2006-01-20 21:53:45

by [email protected]

[permalink] [raw]
Subject: sendfile() with 100 simultaneous 100MB files

I was reading this blog post about the lighttpd web server.
http://blog.lighttpd.net/articles/2005/11/11/optimizing-lighty-for-high-concurrent-large-file-downloads
It describes problems they are having downloading 100 simultaneous 100MB files.

In this post they complain about sendfile() getting into seek storms and
ending up in 72% IO wait. As a result they built a user space
mechanism to work around the problems.

I tried looking at how the kernel implements sendfile(), I have
minimal understanding of how the fs code works but it looks to me like
sendfile() is working a page at a time. I was looking for code that
does something like this...

1) Compute an adaptive window size and read ahead the appropriate
number of pages. A larger window would minimize disk seeks.

2) Something along the lines of as soon as a page is sent age the page
down in to the middle of page ages. That would allow for files that
are repeatedly sent, but also reduce thrashing from files that are not
sent frequently and shouldn't stay in the page cache.

Any other ideas why sendfile() would get into a seek storm?

--
Jon Smirl
[email protected]


2006-01-21 02:22:49

by Matti Aarnio

[permalink] [raw]
Subject: Re: sendfile() with 100 simultaneous 100MB files

On Fri, Jan 20, 2006 at 04:53:44PM -0500, Jon Smirl wrote:
> I was reading this blog post about the lighttpd web server.
> http://blog.lighttpd.net/articles/2005/11/11/optimizing-lighty-for-high-concurrent-large-file-downloads
> It describes problems they are having downloading 100 simultaneous 100MB files.

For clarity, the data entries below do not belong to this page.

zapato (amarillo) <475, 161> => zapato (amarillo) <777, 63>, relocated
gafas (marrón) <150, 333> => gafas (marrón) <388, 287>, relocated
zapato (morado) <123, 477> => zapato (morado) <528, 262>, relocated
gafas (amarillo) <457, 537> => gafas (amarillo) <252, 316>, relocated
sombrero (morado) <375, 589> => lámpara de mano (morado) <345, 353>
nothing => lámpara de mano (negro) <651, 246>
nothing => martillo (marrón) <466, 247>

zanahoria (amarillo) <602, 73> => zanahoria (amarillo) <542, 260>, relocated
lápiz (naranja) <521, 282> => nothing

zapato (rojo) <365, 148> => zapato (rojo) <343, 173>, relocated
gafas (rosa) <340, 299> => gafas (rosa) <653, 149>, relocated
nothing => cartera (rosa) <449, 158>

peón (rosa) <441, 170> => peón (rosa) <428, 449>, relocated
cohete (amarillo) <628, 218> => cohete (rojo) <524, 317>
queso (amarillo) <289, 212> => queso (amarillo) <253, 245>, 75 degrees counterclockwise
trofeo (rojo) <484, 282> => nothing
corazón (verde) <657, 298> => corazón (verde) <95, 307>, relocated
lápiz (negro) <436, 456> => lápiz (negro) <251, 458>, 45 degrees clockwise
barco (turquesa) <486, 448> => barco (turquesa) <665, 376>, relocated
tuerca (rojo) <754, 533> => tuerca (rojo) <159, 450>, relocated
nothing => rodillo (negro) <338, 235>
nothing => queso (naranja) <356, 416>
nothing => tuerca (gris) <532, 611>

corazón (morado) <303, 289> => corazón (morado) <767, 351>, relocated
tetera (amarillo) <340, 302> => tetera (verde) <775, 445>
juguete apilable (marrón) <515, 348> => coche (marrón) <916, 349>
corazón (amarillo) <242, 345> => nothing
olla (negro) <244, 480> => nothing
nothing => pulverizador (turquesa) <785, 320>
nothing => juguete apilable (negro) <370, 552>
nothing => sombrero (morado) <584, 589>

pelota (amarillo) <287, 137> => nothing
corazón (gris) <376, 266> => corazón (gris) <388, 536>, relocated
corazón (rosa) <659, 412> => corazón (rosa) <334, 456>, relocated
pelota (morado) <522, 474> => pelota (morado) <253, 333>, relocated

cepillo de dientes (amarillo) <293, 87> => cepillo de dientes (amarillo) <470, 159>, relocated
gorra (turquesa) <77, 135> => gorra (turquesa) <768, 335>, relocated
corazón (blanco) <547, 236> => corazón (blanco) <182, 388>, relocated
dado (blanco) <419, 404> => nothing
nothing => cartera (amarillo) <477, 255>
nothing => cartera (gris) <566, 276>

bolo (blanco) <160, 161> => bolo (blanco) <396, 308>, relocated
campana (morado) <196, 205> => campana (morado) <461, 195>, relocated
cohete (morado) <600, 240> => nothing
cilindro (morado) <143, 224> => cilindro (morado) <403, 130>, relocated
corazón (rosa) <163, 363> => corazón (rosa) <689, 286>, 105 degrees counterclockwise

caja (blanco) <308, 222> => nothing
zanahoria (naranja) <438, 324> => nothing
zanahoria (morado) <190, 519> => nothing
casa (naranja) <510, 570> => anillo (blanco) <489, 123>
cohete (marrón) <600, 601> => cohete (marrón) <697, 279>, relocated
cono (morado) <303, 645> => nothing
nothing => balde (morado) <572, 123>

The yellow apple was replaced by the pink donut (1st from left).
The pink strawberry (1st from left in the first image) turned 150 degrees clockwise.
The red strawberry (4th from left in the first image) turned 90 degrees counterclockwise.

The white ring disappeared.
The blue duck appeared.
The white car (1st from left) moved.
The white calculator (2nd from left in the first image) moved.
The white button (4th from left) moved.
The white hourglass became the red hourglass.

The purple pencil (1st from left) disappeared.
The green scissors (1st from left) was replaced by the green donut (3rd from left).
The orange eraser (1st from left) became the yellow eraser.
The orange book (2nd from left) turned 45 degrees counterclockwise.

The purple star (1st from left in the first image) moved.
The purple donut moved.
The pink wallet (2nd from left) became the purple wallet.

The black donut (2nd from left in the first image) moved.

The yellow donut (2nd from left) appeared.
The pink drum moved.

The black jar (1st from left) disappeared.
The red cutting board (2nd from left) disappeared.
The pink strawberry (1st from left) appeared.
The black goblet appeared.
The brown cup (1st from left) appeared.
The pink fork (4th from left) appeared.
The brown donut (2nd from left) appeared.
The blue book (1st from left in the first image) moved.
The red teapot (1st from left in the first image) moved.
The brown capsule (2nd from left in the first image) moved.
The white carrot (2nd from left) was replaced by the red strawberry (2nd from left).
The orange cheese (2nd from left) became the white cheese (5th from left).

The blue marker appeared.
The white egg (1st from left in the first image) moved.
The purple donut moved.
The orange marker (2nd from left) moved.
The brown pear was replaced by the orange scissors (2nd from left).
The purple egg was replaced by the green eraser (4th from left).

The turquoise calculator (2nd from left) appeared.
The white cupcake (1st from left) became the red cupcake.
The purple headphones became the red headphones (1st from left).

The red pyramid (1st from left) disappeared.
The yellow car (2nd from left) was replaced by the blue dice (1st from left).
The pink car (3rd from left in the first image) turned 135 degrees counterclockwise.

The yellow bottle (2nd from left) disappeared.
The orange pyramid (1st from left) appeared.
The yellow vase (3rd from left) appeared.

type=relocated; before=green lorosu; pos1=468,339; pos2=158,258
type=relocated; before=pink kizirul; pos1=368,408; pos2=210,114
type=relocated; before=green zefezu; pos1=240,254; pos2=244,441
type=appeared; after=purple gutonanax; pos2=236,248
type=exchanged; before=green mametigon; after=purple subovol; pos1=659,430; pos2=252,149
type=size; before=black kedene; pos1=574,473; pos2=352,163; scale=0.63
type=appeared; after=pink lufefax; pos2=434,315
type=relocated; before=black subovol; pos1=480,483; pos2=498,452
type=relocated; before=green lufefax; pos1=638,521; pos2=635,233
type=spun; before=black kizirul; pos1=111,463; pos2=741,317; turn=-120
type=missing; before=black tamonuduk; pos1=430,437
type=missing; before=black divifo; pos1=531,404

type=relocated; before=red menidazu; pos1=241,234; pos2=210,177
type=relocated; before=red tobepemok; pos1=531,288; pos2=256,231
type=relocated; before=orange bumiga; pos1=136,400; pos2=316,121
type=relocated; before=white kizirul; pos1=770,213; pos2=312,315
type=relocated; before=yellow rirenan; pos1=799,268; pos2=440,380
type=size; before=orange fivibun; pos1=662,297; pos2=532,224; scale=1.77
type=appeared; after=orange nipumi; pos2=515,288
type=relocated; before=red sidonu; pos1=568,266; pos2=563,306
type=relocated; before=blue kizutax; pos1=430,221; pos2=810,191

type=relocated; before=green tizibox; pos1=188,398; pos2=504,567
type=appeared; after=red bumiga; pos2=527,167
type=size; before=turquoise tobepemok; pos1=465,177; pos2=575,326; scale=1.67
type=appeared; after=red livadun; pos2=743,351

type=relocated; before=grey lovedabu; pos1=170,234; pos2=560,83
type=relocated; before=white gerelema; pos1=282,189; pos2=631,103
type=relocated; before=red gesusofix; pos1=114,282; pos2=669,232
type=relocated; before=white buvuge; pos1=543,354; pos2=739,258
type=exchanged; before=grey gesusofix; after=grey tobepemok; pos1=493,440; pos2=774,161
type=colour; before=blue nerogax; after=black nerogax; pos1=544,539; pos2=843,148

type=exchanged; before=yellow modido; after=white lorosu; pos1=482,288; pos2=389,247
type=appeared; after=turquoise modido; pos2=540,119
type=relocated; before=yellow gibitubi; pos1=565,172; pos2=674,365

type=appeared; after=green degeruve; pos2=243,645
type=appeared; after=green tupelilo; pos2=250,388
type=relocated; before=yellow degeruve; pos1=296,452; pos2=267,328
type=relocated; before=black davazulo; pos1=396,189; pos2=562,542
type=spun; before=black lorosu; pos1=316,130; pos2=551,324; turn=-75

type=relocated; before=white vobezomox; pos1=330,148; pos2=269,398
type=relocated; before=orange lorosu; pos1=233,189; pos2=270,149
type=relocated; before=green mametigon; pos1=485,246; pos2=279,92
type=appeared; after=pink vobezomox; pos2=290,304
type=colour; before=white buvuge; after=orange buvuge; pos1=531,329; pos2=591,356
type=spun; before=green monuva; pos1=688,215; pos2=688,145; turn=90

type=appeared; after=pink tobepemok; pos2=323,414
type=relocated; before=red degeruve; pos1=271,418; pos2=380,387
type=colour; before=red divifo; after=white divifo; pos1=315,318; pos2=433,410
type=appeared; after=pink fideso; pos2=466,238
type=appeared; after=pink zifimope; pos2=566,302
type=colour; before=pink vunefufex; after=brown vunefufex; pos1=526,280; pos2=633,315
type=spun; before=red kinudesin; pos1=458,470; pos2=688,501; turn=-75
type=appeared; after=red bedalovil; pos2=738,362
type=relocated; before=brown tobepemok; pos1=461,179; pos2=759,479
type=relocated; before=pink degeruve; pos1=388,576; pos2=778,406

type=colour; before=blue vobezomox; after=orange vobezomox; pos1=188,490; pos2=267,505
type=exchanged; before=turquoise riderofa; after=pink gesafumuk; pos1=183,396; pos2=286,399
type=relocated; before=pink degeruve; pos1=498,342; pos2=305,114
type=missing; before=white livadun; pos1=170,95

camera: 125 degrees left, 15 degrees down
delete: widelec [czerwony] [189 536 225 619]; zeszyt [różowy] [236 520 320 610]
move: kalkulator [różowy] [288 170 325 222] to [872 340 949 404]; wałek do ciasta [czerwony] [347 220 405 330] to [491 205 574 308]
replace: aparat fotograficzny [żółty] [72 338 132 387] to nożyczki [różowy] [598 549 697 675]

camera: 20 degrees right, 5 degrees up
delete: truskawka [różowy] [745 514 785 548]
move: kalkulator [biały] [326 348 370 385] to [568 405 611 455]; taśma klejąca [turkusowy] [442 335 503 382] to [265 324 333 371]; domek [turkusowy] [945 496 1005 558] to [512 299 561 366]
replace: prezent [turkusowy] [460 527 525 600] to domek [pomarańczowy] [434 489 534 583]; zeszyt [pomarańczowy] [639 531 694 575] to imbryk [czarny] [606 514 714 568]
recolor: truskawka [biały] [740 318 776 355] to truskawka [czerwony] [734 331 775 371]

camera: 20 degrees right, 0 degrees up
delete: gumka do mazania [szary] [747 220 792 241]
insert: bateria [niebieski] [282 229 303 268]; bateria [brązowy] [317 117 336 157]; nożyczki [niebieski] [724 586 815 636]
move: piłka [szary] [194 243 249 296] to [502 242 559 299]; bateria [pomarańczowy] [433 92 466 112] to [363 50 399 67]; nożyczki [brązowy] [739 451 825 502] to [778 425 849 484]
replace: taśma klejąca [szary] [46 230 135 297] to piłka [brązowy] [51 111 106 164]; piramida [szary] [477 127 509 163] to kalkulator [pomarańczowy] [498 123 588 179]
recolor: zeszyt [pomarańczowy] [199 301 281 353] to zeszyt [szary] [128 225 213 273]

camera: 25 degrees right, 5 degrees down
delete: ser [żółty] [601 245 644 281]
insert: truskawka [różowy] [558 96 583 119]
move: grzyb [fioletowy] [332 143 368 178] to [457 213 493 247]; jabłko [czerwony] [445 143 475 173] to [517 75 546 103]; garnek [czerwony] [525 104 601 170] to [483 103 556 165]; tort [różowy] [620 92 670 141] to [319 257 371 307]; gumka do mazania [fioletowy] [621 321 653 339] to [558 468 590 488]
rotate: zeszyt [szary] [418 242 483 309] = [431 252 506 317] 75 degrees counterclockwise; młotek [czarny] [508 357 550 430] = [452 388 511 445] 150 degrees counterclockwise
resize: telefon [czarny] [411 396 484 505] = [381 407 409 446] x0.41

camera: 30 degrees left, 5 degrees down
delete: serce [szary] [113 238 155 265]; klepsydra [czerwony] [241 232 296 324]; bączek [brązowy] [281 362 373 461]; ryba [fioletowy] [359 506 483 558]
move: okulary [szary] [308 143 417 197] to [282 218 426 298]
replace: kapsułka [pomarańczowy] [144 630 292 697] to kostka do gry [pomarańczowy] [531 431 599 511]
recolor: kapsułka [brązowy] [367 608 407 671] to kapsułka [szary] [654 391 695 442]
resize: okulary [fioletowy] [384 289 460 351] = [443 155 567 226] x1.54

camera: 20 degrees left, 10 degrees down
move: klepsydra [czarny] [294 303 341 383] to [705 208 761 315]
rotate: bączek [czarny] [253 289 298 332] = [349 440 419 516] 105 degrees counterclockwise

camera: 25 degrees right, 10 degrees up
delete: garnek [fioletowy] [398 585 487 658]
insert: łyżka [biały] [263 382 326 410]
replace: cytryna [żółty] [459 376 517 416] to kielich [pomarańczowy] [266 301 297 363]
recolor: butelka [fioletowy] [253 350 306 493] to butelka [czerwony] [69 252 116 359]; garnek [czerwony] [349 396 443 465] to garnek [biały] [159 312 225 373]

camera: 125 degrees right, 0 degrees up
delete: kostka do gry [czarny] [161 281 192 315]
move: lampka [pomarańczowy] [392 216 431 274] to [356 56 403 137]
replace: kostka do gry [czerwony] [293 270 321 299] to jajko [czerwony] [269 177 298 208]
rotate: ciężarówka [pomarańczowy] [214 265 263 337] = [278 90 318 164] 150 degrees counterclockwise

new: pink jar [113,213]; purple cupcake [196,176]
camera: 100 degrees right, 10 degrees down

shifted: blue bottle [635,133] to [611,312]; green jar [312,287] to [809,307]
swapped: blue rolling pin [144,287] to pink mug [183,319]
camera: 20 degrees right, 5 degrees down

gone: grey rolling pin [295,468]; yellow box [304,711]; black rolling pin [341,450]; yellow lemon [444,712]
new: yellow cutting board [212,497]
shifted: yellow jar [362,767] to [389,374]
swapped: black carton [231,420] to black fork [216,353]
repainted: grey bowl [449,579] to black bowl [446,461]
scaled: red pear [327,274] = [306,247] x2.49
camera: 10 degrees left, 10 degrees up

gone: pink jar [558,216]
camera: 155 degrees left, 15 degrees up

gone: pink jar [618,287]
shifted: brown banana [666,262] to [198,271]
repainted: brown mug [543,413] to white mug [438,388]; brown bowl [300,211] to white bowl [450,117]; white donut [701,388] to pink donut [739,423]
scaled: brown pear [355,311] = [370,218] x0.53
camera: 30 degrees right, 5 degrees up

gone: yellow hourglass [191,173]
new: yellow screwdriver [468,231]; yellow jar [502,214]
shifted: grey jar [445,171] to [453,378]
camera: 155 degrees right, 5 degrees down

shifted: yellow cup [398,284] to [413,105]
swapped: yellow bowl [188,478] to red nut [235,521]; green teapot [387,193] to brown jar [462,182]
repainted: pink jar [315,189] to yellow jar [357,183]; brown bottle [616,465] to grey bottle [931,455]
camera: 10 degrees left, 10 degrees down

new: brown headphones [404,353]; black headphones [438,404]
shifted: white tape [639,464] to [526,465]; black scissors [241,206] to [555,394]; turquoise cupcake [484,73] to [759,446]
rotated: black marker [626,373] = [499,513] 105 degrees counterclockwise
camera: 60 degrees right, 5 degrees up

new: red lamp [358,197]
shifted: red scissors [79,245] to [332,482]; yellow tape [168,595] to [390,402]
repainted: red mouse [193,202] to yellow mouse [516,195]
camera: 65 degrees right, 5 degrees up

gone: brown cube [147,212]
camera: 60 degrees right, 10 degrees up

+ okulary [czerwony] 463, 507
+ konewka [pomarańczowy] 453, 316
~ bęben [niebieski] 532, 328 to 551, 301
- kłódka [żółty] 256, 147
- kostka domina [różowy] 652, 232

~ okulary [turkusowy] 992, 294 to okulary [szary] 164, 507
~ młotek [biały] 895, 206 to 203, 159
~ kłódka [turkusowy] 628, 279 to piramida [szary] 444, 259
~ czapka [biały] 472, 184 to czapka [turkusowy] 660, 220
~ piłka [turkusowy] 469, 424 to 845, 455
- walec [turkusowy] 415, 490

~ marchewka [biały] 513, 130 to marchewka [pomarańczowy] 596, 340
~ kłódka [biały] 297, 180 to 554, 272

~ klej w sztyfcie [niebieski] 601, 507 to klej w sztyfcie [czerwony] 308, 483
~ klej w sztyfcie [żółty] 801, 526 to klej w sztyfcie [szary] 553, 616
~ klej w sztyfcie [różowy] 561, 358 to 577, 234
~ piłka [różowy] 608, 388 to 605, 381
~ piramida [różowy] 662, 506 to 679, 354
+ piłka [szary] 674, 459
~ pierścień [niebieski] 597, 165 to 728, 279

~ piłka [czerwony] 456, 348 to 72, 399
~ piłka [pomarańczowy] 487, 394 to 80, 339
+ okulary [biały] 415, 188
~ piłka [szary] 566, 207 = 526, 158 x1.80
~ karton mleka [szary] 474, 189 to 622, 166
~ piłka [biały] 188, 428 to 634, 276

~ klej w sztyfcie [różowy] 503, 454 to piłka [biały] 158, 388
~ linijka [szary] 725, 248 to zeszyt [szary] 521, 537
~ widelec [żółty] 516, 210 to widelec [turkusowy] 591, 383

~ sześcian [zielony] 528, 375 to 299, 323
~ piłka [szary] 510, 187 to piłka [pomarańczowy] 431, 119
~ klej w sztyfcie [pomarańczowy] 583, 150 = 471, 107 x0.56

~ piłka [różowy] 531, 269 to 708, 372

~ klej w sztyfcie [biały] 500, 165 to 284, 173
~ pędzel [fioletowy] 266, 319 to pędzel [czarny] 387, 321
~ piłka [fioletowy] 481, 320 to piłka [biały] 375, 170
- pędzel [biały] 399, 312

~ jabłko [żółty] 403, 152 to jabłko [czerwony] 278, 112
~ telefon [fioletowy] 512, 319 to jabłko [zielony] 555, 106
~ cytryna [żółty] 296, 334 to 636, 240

"more than 100 files of each more than 100 MB"

> In this post they complain about sendfile() getting into seek storms and
> ending up in 72% IO wait. As a result they built a user space
> mechanism to work around the problems.
>
> I tried looking at how the kernel implements sendfile(), I have
> minimal understanding of how the fs code works but it looks to me like
> sendfile() is working a page at a time. I was looking for code that
> does something like this...
>
> 1) Compute an adaptive window size and read ahead the appropriate
> number of pages. A larger window would minimize disk seeks.

Or maybe not.. larger main memory would help more. But there is
another issue...

> 2) Something along the lines of as soon as a page is sent age the page
> down in to the middle of page ages. That would allow for files that
> are repeatedly sent, but also reduce thrashing from files that are not
> sent frequently and shouldn't stay in the page cache.
>
> Any other ideas why sendfile() would get into a seek storm?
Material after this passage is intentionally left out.